### SUPPLIED TEXT
Other terminology used herein for the purpose of describing particular examples or embodiments of the inventive concept is to be taken in context. For example, the terms “comprises” or “comprising” when used in this specification indicates the presence of stated features or processes but does not preclude the presence of additional features or processes. Terms such as “fixed” may be used to describe a direct connection of two parts/elements to one another in such a way that the parts/elements can not move relative to one another or an indirect connection of the parts/elements through the intermediary of one or more additional parts. Likewise, the term “coupled” may refer to a direct or indirect coupling of two parts/elements to one another. The term “spiral” as used to described a scroll blade is used in its most general sense and may refer to any of the various forms of scroll blades known in the art as having a number of turns or “wraps”. Finally, as would be readily apparent to those skilled in the art, the term “compliance” as an inherent characteristic of the flexure has a meaning similar to that of springs. That is, the term “compliance” is a vector quantity similar to the displacement vector of a spring. Thus, a phrase such as “the compliance of the flexure is in an axial direction” indicates that the axial direction is the direction along which a predetermined (designed for) relationship exists between the deflection of the flexure and the resulting force of the flexure. In the case of the present invention, that relationship or characteristic of the flexure, i.e., as represented by a force-deflection curve, may be non-linear as in the case of a Belleville spring.
Referring now to FIG. 1, a scroll vacuum pump 1 to which the present invention can be applied may include a cowling 100, and a pump head assembly 200, a pump motor 300, and a cooling fan 400 disposed in the cowling 100. Furthermore, the cowling 100 defines an air inlet 100A and an air outlet 100B at opposite ends thereof, respectively. The cowling 100 may also include a cover 110 that covers the pump head assembly 200 and pump motor 300, and a base 120 that supports the pump head assembly 200 and pump motor 300. The cover 110 may be of one or more parts and is detachably connected to the base 120 such that the cover 110 can be removed from the base 120 to access the pump head assembly 200. Furthermore, the motor 300 is detachably connected to the pump head assembly 200 so that once the cover 110 is removed from the base 120, for example, the motor 300 can be removed from the pump head assembly 200 to provide better access to the pump head assembly for maintenance and/or trouble shooting.

### STORED DATA
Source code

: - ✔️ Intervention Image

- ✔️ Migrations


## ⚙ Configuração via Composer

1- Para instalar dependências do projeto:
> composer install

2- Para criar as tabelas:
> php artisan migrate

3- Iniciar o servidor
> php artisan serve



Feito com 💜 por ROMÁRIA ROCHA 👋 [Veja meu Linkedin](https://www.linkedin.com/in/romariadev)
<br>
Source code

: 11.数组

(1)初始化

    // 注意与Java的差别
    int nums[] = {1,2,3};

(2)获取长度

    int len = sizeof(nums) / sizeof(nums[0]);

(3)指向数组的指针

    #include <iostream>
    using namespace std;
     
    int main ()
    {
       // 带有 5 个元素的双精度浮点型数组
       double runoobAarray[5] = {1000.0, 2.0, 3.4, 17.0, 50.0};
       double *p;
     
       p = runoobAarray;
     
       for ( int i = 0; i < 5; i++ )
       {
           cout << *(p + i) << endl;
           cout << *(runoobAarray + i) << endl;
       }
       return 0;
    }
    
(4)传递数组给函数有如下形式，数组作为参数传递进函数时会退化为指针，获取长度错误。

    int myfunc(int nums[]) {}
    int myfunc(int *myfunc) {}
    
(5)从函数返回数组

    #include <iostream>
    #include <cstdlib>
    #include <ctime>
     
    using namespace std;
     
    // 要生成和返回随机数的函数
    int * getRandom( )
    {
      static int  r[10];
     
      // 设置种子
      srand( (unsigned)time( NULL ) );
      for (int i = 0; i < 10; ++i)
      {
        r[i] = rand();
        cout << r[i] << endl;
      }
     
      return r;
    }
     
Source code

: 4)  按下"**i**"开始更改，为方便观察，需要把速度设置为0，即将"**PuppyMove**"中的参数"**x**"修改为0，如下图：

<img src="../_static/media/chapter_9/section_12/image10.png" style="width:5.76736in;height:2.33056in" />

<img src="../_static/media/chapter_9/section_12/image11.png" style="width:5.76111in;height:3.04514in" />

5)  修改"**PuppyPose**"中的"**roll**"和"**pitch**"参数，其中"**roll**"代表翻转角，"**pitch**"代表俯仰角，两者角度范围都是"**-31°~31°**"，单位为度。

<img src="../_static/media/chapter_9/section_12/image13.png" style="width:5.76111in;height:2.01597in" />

...

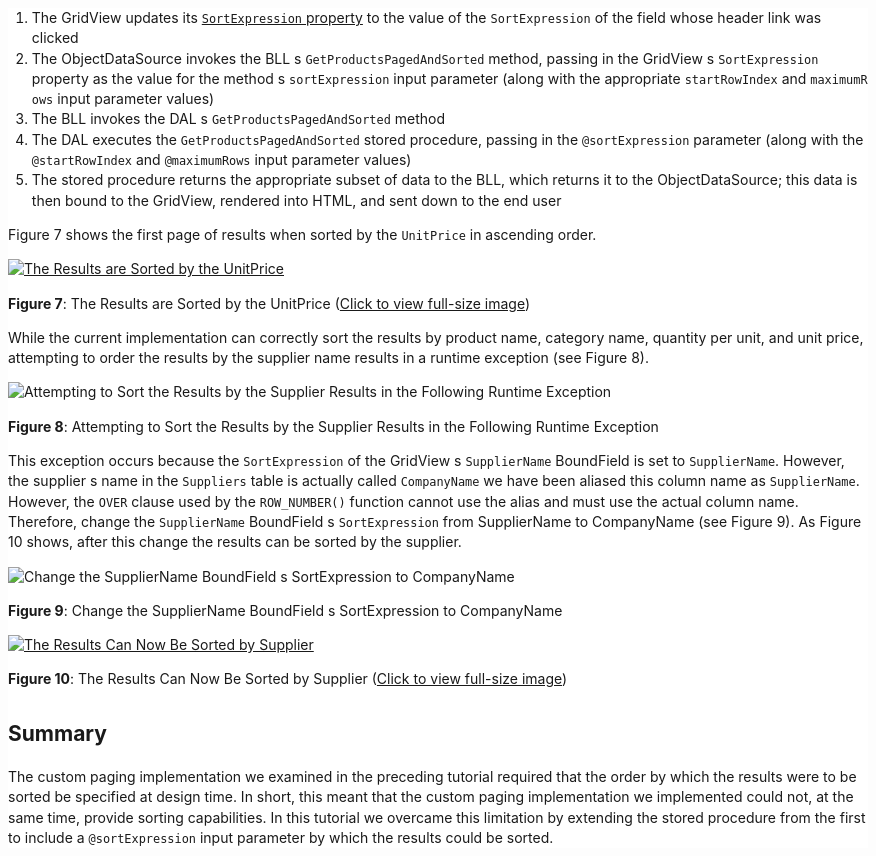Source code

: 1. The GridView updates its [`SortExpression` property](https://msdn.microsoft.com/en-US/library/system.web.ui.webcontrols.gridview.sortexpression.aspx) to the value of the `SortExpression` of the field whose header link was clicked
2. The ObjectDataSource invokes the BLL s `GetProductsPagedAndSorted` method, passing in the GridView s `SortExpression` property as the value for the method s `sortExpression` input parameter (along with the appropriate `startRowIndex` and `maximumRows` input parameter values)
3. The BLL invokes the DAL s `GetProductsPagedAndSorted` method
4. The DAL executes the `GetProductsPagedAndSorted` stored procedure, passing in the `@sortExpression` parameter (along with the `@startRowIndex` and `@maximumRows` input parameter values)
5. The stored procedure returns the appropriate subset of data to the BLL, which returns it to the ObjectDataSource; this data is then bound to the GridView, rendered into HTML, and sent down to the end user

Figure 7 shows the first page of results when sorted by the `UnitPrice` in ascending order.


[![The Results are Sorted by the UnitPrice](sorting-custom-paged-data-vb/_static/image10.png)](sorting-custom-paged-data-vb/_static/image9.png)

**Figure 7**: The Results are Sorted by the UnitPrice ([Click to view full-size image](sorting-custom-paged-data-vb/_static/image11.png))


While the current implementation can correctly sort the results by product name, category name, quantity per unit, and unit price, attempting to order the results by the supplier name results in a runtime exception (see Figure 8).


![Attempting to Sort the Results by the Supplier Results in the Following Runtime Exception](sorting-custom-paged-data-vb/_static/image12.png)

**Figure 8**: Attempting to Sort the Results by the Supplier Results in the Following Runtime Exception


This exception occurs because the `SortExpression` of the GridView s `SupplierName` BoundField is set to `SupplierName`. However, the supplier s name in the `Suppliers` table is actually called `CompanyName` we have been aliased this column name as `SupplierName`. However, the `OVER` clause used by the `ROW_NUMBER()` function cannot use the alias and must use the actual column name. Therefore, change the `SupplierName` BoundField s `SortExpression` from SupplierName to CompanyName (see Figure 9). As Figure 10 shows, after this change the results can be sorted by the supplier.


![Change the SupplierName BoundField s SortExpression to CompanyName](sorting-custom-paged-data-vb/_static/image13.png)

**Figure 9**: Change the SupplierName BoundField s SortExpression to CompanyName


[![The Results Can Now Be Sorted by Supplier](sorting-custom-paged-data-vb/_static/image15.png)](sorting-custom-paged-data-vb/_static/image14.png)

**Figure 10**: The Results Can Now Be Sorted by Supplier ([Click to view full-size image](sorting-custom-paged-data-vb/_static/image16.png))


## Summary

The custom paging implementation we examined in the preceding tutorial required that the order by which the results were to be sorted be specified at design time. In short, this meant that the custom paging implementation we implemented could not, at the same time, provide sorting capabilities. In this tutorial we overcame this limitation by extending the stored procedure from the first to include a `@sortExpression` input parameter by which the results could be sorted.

---

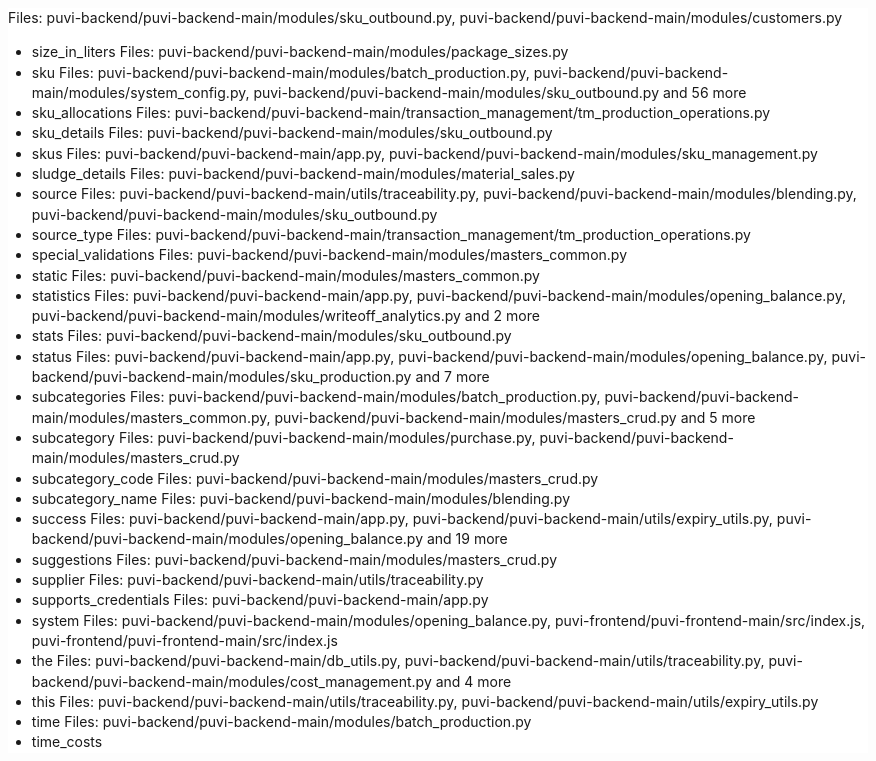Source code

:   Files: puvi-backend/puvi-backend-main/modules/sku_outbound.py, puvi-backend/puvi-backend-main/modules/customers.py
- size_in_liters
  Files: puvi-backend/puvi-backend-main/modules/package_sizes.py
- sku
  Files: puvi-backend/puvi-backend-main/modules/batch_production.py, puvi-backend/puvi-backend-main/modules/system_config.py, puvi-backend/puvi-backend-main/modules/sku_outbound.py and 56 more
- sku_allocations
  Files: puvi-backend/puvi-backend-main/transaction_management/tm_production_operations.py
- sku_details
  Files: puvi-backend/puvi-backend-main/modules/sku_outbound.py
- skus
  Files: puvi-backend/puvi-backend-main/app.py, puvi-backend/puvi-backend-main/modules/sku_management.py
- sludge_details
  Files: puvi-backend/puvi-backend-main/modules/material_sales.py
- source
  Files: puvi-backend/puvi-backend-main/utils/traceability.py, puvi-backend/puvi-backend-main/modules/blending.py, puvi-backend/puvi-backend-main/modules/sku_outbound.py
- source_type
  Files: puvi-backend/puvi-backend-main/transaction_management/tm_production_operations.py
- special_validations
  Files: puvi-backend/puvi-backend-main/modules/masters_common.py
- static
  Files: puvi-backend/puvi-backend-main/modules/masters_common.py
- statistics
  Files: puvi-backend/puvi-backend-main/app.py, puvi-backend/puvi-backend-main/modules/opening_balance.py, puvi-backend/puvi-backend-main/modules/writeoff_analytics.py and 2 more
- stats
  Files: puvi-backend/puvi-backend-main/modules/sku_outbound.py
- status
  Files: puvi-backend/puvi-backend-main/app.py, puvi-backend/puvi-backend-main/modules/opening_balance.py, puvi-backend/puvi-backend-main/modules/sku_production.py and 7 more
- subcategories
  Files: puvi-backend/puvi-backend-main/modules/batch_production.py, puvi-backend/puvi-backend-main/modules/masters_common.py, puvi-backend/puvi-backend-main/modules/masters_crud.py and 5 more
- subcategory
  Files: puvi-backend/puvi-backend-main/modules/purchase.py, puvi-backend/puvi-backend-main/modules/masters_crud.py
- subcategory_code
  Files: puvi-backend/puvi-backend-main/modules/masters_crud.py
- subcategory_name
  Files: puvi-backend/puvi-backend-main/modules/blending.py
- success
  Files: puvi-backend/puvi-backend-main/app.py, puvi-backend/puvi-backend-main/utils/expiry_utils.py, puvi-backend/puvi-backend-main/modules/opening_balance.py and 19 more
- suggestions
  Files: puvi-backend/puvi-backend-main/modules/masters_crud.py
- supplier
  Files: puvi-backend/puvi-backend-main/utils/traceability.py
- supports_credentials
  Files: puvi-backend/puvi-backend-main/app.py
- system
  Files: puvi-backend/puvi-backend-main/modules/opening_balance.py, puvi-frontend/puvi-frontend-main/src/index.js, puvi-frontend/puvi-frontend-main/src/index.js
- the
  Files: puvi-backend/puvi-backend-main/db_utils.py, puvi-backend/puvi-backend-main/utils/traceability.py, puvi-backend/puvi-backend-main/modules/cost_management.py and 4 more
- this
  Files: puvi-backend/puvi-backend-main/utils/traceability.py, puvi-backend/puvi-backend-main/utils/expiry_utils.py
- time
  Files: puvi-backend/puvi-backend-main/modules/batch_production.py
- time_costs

### PROBLEM
Answer from the scroll vacuum pump text:
(a) Which spring is cited as a case where the flexure's force-deflection relationship may be non-linear?
(b) What does the cowling define at its opposite ends?
(c) Once the cover is removed from the base, what can be removed from the pump head assembly?
The material plays no part in the work here.

### RESULT FOR THIS EXERCISE
(a) A Belleville spring.
(b) An air inlet 100A and an air outlet 100B.
(c) The motor 300.